In seven species, all animals sampled presented antibodies: Ara ambigua (n=1), Ara chloroptera (n=5), Ara macao (n=4), Amazona tucumana (n=1), Amazona vinacea (n=1), Psittacula krameri (n=2), Propyrrhura couloni (n=2). In 16 species (53.1%), the occurrence was 50% or higher: Ara ararauna (n=13), Ara militaris (n=3), Amazona farinosa (n=2), Amazona amazonica (n=6), Amazona autumnalis (n=2), Aprosmictus erythropterus (n=2), Coracopsis vasa (n=2), Aratinga acuticaudata (n=3), Eos bornea (n=2). The genus Ara (42.6%) presented the highest positivity to the test, followed by the genus Amazona (29.6%). Differences between genera were statistically significant. Psittacines from the genus Polytelis, Poicephalus, Eclectus, and Cyanoliseus all tested negative. When only birds from the genus Ara were considered, the incidence was 82.1%. For Psittacula this was 66.7%, for Aprosmictus, Coracopsis, Aratinga, and Eos 50% each, and for Amazona 42.1%. The two Propyrrhura birds were tested in this study were both positive. The distribution of the positive results and occurrence by genus is presented in Table 1. Differences between species were statistically significant.
In total, 33 (29.5%) birds had a score on the Immnunocomb test scale of 3-4 (positive), and 21 (18.8%) had a score of 5–6 and are considered to be highly positive. Differences in scores by genus were statistically significant.
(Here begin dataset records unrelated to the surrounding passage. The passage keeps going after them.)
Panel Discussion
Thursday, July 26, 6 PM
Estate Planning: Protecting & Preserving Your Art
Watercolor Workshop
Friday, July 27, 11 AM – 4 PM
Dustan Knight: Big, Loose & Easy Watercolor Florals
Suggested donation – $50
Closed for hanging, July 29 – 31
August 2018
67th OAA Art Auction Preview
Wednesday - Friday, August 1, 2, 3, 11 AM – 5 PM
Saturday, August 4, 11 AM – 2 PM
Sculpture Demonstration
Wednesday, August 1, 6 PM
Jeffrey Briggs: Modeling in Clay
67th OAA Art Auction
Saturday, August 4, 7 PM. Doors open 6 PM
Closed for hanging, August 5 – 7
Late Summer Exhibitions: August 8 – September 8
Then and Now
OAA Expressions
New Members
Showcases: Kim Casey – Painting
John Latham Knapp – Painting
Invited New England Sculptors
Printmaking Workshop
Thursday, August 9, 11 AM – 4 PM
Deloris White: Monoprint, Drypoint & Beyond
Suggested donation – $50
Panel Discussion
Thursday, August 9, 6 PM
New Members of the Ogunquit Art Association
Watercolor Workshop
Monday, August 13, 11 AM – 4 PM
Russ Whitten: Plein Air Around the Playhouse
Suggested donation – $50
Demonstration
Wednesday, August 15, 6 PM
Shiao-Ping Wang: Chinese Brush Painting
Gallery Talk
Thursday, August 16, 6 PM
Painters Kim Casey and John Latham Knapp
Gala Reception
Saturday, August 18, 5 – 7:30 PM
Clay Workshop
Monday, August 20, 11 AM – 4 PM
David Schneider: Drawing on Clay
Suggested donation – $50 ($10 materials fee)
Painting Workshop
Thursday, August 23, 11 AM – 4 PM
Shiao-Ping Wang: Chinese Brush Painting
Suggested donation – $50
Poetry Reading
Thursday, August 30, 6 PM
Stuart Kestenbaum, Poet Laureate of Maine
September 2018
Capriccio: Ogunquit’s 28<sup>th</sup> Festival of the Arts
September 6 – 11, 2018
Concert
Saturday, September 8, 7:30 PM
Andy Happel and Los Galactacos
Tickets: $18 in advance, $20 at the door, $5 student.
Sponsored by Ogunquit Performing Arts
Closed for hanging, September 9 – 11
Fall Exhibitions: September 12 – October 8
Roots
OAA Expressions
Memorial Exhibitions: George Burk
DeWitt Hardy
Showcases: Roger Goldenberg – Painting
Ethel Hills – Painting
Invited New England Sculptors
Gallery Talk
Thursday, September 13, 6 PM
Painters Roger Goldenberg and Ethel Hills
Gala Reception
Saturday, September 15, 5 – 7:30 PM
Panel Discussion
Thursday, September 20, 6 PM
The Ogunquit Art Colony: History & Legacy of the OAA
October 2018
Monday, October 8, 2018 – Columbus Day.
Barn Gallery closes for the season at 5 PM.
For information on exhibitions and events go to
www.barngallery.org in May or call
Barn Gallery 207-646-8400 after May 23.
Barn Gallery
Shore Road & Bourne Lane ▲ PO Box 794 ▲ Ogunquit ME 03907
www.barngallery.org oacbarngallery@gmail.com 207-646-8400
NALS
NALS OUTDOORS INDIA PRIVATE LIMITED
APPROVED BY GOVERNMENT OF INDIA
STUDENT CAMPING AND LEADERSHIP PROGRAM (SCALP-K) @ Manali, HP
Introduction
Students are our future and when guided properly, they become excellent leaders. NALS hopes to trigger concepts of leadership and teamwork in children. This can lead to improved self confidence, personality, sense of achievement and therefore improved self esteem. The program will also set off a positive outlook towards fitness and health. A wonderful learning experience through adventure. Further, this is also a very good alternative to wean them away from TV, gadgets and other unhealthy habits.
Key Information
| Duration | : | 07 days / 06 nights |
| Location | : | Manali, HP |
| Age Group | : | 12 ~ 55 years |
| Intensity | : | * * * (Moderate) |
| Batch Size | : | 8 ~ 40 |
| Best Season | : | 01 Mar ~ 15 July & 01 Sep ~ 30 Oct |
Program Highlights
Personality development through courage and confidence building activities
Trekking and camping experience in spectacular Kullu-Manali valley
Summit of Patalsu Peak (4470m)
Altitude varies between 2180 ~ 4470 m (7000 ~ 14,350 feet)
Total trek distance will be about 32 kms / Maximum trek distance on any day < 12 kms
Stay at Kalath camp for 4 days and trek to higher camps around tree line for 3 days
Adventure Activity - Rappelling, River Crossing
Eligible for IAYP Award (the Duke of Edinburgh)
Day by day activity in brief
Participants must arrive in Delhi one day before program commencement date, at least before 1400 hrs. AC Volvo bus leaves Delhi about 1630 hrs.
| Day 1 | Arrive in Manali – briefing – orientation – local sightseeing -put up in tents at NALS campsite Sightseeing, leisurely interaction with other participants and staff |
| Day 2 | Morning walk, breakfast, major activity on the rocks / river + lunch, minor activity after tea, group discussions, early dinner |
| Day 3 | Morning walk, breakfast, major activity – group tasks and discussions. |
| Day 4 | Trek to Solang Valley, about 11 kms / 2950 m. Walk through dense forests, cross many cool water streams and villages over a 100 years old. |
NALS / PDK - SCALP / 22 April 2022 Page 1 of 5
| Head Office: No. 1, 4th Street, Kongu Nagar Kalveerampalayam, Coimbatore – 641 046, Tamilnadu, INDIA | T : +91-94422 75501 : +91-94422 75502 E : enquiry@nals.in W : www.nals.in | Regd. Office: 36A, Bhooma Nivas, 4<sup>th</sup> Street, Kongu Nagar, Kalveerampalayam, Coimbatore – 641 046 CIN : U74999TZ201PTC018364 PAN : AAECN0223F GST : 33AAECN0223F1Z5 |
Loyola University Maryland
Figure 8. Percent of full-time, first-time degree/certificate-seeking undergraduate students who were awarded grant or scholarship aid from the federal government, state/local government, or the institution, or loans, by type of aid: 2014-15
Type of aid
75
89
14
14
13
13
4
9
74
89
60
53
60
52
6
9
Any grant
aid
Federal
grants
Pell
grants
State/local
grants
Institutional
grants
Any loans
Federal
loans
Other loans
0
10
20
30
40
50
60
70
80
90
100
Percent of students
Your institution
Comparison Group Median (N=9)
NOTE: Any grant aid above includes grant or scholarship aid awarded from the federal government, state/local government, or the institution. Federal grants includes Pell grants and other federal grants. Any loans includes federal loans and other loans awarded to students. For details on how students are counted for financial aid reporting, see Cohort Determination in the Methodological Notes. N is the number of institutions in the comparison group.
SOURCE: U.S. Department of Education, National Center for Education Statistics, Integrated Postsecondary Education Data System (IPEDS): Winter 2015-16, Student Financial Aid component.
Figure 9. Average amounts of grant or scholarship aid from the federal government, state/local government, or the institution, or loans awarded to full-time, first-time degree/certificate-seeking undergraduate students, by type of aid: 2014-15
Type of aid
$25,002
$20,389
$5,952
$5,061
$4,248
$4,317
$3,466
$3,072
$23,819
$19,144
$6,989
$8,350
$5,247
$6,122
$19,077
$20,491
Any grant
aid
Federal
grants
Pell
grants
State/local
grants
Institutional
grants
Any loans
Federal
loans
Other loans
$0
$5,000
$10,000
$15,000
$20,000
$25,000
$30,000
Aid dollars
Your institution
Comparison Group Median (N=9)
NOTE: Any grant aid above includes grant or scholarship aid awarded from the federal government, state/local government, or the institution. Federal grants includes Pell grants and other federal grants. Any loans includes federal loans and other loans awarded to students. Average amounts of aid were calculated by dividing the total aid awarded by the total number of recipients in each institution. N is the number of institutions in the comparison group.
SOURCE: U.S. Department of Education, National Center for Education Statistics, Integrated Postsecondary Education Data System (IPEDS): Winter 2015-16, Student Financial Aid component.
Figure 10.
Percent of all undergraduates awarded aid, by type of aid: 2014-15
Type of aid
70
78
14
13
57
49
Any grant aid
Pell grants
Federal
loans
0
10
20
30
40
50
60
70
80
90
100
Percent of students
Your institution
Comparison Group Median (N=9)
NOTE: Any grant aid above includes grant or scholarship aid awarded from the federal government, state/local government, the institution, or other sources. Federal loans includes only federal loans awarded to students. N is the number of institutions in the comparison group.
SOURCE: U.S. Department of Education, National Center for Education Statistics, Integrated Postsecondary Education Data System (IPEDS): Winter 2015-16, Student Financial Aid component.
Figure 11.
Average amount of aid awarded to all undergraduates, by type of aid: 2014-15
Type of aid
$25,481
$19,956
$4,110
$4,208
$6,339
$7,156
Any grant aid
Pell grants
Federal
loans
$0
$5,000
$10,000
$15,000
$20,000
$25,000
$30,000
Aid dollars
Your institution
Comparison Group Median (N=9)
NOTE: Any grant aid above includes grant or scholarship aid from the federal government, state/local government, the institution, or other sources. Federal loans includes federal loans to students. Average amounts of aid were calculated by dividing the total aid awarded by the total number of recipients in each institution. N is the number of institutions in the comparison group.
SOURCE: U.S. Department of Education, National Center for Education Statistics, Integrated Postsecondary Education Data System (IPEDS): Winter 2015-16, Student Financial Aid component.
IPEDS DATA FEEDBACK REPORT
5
The occurrence of positivity was not influenced by the months of sample collection. Furthermore, the frequency of positive results for Chlamydia psittaci from the three different collections was not influenced by the origin of the sample (P=0.602).
In this study, the ELISA test kit was the laboratory diagnosis used to detect the presence of IgG against Chlamydia psittaci in psittacines in three zoos in Portugal and to confirm the presence of Chlamydia psittaci antibodies among captive psittacines in these collections. Vasquez et al. (2010), indicate a 52.6% prevalence in feral pigeons (Columba livia) in Madrid, using PCR (Vazquez et al., 2010). In a study performed with varying methods in crocodiles and chickens, a 30% value was reported (Robertson et al., 2010). Another PCR study performed on wild birds in Poland detected 7.3% positive tests for chlamydia DNA (Krawiec et al., 2015).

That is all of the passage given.